* Given passage
○ ○ ○ ○ ○ ○ ○

ORA-13367: wrong orientation for interior/exterior rings
Cause: In an Oracle Spatial geometry, the exterior and/or interior rings are not oriented correctly.
Action: Be sure that the exterior rings are oriented counterclockwise and the interior rings are oriented clockwise.)

Then, Ed lets the power of STUnion() be known:

The key to this behavior is the the STUnion() method. Since this is an OGC-based method, working on the entire geometry for a given feature, it forces polygons into the orientation required for the method – which just happens to be the one used for the Geography type (quite a coincidence, eh? 😉

(As an side, when using Oracle Spatial, the standard “trick” to fix polygon problems, including ring orientation, was to do a self-intersect using SDO_GEOM.SDO_UNION; the use of SDO_MIGRATE.TO_CURRENT was also another method. However, the use of SDO_UNION requires a Spatial license and so is not available to Locator users: at 10g onwards Oracle added the RECTIFY_GEOMETRY function to the SDO_UTIL package; this function will fix ring rotation for polygons.)

○ ○ ○ ○ ○ ○ ○

* Data for analysis
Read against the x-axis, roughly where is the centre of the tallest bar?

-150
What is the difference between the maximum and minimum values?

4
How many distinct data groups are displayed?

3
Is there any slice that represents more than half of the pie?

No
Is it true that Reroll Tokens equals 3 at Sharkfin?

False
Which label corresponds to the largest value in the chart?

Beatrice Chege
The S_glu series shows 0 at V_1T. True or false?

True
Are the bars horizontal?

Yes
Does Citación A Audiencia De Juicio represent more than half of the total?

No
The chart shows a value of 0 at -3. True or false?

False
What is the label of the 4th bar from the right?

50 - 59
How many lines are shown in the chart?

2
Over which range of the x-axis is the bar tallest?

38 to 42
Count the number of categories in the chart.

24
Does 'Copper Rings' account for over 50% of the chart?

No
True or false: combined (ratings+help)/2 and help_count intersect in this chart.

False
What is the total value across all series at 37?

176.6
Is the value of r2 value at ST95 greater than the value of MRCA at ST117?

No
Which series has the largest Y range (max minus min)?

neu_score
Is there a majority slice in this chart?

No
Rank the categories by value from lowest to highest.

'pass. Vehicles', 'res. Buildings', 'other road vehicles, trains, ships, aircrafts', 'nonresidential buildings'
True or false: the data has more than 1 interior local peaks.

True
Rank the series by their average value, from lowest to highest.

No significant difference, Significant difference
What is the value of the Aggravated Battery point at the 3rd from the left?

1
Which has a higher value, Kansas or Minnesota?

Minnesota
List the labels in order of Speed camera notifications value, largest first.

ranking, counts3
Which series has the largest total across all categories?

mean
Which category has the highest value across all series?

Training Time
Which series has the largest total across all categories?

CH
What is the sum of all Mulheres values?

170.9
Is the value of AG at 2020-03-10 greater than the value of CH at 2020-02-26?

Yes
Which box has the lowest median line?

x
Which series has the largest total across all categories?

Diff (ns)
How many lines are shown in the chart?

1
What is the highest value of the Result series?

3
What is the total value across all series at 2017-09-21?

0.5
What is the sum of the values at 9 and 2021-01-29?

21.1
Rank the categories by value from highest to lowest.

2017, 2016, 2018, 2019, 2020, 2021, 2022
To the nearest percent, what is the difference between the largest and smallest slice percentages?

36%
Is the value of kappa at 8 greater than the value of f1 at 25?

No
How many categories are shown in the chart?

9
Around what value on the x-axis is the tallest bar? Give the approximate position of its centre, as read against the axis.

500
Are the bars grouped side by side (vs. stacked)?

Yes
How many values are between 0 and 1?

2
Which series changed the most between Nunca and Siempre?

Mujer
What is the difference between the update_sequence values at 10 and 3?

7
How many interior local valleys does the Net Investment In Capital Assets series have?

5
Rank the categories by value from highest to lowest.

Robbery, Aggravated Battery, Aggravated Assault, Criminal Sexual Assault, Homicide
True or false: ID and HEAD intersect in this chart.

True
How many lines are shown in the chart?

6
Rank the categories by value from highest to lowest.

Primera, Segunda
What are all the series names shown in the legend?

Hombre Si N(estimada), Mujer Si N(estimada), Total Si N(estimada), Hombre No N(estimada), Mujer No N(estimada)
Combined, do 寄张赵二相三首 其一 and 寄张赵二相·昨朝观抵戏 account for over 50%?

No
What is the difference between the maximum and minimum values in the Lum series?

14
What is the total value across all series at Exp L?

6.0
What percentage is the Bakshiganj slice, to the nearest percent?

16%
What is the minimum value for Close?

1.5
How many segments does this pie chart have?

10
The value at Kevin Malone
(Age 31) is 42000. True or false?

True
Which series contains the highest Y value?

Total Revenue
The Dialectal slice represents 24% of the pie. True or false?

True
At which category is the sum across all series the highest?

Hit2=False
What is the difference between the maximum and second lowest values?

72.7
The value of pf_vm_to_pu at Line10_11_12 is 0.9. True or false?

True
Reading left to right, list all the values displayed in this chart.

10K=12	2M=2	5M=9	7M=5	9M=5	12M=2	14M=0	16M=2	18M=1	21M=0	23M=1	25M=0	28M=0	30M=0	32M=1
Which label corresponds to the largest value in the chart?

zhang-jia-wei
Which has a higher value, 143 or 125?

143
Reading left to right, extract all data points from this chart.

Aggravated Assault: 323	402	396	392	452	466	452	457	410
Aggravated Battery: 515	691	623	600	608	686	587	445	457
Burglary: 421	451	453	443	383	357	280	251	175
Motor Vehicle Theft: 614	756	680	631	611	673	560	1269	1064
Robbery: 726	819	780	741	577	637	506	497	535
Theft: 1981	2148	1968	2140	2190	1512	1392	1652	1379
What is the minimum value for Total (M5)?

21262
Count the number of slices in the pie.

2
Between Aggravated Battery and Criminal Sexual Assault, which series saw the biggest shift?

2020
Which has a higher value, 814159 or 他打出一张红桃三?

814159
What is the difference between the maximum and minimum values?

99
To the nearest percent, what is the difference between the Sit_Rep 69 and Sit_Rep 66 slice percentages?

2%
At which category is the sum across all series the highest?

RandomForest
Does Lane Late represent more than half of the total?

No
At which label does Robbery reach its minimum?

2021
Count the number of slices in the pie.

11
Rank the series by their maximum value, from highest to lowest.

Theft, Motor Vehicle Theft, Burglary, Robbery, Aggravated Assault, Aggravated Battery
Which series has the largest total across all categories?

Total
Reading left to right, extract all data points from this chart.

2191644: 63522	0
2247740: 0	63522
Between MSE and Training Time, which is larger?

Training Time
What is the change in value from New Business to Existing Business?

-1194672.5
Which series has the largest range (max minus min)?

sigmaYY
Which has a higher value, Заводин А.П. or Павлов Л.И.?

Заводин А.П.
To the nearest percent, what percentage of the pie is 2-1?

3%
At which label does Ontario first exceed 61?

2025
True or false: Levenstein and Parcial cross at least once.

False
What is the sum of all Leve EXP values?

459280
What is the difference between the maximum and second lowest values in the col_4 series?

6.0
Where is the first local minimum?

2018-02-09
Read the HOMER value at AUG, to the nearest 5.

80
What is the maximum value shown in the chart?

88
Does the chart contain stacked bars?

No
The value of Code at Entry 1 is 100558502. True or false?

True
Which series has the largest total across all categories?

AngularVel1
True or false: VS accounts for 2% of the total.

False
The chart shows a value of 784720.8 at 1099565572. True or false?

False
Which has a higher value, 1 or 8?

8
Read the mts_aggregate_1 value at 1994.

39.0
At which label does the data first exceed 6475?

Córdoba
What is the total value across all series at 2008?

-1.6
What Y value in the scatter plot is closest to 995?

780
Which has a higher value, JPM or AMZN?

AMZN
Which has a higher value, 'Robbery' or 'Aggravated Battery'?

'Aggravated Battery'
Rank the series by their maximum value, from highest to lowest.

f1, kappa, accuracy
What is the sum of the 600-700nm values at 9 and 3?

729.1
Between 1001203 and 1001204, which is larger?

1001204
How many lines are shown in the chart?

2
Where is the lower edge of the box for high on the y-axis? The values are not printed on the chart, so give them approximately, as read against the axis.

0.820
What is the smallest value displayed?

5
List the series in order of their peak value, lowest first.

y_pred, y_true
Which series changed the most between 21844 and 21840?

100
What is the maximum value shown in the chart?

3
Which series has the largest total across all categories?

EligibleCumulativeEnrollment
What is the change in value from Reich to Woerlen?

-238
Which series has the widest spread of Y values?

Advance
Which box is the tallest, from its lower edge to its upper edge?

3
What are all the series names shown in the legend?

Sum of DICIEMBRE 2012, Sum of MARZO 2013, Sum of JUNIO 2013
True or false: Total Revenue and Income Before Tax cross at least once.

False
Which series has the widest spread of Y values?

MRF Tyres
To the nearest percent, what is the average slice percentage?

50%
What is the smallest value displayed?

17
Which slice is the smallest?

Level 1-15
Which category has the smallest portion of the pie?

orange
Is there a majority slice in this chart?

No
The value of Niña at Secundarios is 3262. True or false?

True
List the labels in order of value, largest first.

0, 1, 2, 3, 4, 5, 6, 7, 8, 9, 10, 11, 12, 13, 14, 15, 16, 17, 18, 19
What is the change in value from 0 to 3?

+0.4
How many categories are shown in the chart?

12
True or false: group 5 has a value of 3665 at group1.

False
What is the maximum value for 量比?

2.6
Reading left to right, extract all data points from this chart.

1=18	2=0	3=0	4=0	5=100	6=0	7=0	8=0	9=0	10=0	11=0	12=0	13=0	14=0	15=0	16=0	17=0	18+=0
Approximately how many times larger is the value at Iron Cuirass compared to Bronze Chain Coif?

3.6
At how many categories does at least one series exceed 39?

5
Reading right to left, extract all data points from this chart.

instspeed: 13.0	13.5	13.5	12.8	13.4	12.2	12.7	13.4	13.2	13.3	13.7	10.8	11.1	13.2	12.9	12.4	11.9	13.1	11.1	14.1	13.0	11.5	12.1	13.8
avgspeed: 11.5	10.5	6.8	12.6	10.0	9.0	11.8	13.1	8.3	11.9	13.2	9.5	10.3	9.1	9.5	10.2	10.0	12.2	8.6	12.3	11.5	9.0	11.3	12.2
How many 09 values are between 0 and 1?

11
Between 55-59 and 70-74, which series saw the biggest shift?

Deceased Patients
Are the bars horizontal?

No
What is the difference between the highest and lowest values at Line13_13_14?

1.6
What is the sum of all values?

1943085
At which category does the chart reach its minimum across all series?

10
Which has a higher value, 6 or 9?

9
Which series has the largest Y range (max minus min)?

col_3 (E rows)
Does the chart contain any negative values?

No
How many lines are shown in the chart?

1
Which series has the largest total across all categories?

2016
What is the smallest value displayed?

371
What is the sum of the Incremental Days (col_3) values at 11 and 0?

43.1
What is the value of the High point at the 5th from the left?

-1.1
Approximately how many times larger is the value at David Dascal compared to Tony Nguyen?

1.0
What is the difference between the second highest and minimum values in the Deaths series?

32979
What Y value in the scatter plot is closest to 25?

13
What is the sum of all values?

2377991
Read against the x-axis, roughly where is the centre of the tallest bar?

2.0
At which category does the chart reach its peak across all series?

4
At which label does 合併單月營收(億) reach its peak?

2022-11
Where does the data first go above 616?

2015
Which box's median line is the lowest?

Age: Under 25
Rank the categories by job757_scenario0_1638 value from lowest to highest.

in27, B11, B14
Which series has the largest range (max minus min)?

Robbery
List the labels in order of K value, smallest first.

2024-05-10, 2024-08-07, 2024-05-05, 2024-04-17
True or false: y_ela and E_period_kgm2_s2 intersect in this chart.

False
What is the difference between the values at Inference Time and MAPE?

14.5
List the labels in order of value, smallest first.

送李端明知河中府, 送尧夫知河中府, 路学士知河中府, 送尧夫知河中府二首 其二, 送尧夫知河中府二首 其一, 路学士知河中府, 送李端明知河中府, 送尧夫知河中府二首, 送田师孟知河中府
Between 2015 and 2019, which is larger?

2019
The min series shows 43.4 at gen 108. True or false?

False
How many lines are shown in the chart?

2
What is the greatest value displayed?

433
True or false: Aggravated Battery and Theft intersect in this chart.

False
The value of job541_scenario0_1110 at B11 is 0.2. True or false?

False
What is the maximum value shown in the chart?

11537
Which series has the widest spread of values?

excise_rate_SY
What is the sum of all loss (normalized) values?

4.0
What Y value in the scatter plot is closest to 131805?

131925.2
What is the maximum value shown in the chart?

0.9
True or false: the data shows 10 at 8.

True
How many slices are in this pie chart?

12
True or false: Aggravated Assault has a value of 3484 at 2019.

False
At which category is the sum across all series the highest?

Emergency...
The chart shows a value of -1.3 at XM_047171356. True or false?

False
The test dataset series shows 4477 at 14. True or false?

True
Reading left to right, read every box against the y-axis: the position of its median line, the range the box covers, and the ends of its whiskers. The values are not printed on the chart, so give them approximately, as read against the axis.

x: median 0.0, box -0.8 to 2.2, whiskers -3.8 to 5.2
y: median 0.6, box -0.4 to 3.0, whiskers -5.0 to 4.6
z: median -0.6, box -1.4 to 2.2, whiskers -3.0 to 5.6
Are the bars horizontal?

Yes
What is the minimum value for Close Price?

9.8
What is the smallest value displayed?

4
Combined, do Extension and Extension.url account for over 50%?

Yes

○ ○ ○ ○ ○ ○ ○

* List of tasks
**1.** In the passage on polygon ring orientation, what function did Oracle add to the SDO_UTIL package at 10g onwards?
**2.** Continue the passage on polygon ring orientation from the point where it stops.

* Answers for the tasks
**1.** RECTIFY_GEOMETRY.

**2.**
So, the whole method is then pretty clear:

  1. load data into geometry object (and tlet it correct the ring orientation);
  2. add a geography column to the table;
  3. update it with corrected data (via STUnion()) from the geometry column;
  4. finally, drop the geometry column.,

If you still have troubles with step 1, then consider loading a WKT description into a text column and use *AsText() and MakeValid() functions to gradually copy the data across. Other than that, if your GIS client doesn’t fix the data, or you can’t afford a copy of the excellent FME, try using Open Jump’s excellent shapefile validation tools. As the following images show.

!http://www.spatialdbadvisor.com/images/67.gif (Open Jump Validation Menu)!

and, processing the resulting bad features theme…

!http://www.spatialdbadvisor.com/images/68.gif (Bad Features display)!

But how did we get into this Mess

Well, other than the fact that the shapefile is nothing more than a bit-bucket for unvalidated data (thus you can store more “crap” in them than my sheep deposit in my pastures each week) – we need a better exchange format – there are some other fundamental issues going on here.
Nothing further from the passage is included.